A few five-star hospitals are part of well-respected systems, such as the Mayo Clinic's hospitals in Phoenix, Jacksonville, Fla., and New Prague, Minn. Mayo's flagship hospital in Rochester, Minn., received four stars.

Medicare awarded three stars to some of the nation's most esteemed hospitals, including Cedars-Sinai Medical Center in Los Angeles, NewYork-Presbyterian Hospital in Manhattan, and Northwestern Memorial Hospital in Chicago. The government gave its lowest rating of one star to 101 hospitals, or 3 percent. (You can see all hospital ratings here.)

On average, hospitals scored highest in Maine, Nebraska, South Dakota, Wisconsin and Minnesota. Thirty-four states had no one-star hospitals.

Hospitals in Maryland, Nevada, New York, New Jersey, Florida, California and the District of Columbia scored lowest on average. Thirteen states and the District of Columbia did not have a single five-star hospital.

In total, Medicare assigned star ratings to 3,553 hospitals based on the experiences of patients who were admitted between July 2013 and June 2014. Medicare gave out four stars to 1,205 hospitals, or 34 percent of those it evaluated. Another 1,414 hospitals — 40 percent — received three stars, and 582 hospitals, or 16 percent, received two stars. Medicare did not assign stars to 1,102 hospitals, primarily because not enough patients completed surveys during that period.
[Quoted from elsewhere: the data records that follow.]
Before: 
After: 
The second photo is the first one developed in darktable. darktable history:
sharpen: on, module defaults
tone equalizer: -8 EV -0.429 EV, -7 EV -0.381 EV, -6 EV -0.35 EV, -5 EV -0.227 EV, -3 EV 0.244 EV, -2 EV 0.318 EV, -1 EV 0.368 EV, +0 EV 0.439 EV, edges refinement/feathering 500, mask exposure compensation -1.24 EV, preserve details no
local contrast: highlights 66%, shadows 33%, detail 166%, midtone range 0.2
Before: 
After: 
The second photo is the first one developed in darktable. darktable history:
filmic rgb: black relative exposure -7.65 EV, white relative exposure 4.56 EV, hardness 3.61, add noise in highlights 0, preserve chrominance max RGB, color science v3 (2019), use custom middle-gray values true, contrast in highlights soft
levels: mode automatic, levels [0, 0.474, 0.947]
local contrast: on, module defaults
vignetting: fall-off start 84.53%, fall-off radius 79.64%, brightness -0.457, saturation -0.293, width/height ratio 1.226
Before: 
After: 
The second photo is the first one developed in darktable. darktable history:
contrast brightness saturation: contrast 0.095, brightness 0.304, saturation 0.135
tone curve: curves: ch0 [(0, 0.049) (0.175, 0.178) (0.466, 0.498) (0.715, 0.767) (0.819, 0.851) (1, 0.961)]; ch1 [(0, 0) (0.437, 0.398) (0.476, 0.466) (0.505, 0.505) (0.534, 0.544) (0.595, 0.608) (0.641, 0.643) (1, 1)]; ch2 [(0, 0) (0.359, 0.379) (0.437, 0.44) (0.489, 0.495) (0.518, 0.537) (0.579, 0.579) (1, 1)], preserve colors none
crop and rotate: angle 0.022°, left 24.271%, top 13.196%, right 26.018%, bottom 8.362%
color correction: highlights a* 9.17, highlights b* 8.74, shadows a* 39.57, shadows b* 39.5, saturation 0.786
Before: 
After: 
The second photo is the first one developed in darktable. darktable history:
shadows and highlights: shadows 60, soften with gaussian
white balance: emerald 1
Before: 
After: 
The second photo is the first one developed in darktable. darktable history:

While the stars are new, the results of the patient satisfaction surveys are not. They are presented on Hospital Compare as percentages, such as the percentage of patients who said their room was always quiet at night. Often, hospitals can differ by just a percentage point or two, and until now Medicare did not indicate what differences it considered significant. Medicare also uses patient reviews in doling out bonuses or penalties to hospitals based on their quality each year.

Some groups that do their own efforts to evaluate hospital quality questioned whether the new star ratings would help consumers. Evan Marks, an executive at Healthgrades, which publishes lists of top hospitals, said it was unlikely consumers would flock to the government's rating without an aggressive effort to make them aware of it.

"It's nice they're going to trying to be more consumer friendly," he said. "I don't see that the new star rating itself is going to drive consumer adoption. Ultimately, you can put the best content up on the Web, but consumers aren't going to just wake up one day and go to it."